There are several potential toxic effects that should be considered when testing A_2A receptor agonists as a therapeutic option to treat inflammatory and ischemic disease. For example, A_2A receptor agonists have been shown to adversely influence blood pressure, which is especially true for the widely used agonist CGS21680 [76]. Given the relatively moderate selectivity of CGS21680 toward A_2A when compared with A₁ receptors [22], it is possible that A₁ receptors contribute to the adverse cardiovascular effect of this agent by directly impairing heart function [1, 2]. In addition, CGS21680 can cause vasodilation in some vascular beds in a NO- and K_ATP channel-dependent manner, and this vasodilation may also contribute to alterations in blood pressure [112]. Recently developed and more selective A_2A agonists, such as ATL146e, however, have the advantage of not decreasing blood pressure in rodents and larger mammals at doses that are fully effective inhibitors of inflammation [5]. A further potential issue with A_2A agonists stems from the fact that certain G protein-coupled receptors are down-regulated following prolonged administration of the agonist, preventing long-term efficacy [1, 2]. Such effects, however, have not been observed so far with in vivo administration of A_2A agonists, as exemplified by the effectiveness of A_2A agonists in chronic models of inflammation (Table 1).

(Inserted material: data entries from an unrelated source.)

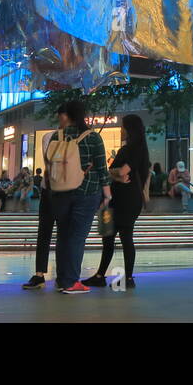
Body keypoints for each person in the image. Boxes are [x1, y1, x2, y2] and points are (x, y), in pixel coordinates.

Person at [23, 100, 110, 293]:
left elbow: (49, 164)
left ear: (66, 115)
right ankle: (71, 282)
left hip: (59, 192)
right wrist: (107, 193)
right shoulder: (92, 137)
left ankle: (63, 279)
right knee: (77, 236)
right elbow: (102, 168)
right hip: (86, 192)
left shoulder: (56, 136)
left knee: (63, 235)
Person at [83, 113, 149, 289]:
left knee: (110, 237)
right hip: (129, 199)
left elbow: (121, 172)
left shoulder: (131, 150)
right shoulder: (140, 149)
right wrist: (116, 174)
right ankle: (125, 278)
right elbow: (120, 173)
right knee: (123, 237)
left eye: (123, 126)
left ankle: (103, 276)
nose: (121, 130)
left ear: (129, 129)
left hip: (121, 199)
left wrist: (111, 173)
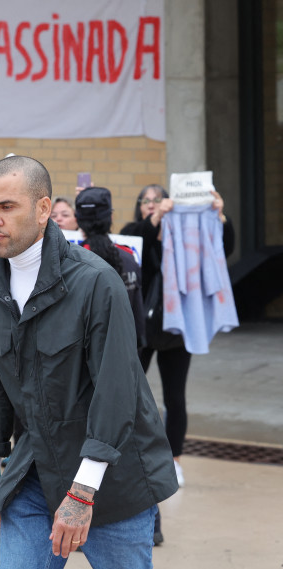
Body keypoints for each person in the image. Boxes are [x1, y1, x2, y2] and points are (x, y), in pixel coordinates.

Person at [0, 156, 178, 568]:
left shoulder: (96, 282)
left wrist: (83, 492)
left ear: (44, 209)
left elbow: (117, 393)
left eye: (7, 207)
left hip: (112, 478)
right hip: (33, 470)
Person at [120, 183, 233, 543]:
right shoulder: (134, 233)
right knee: (132, 393)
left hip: (177, 327)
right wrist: (156, 221)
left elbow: (222, 248)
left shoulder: (186, 232)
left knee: (175, 397)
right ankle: (131, 453)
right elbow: (133, 241)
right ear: (139, 207)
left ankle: (175, 461)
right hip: (143, 328)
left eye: (158, 200)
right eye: (146, 202)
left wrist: (219, 216)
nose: (151, 205)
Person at [75, 187, 144, 345]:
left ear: (78, 220)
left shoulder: (69, 262)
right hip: (124, 350)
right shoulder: (129, 258)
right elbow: (138, 320)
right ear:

Alternatively, when there is need to provoke immune/inflammatory responses to rid the body of infections, as for example, in the immune-suppressed phase of sepsis, A_2A antagonists might be useful in enhancing the immune system’s ability to fight and defeat invading pathogens (Table 1). In addition, the A_2A antagonist might be useful in treating ischemic events in the brain, based on the observation that activation of A_2A receptors on immune cells is responsible for mediating the deleterious effects of A_2A agonism in stroke [103]. Potential side-effects with the A_2A receptor antagonist might include increased blood pressure and inflammation; however, based on the results of recent trials with A_2A antagonists to treat patients with Parkinson’s disease, A_2A antagonists seem to be well-tolerated and devoid of side-effects [113, 114].

Taken together, despite some challenges that remain, optimism is currently high that A_2A receptor ligands will have a place in the treatment of many inflammatory diseases.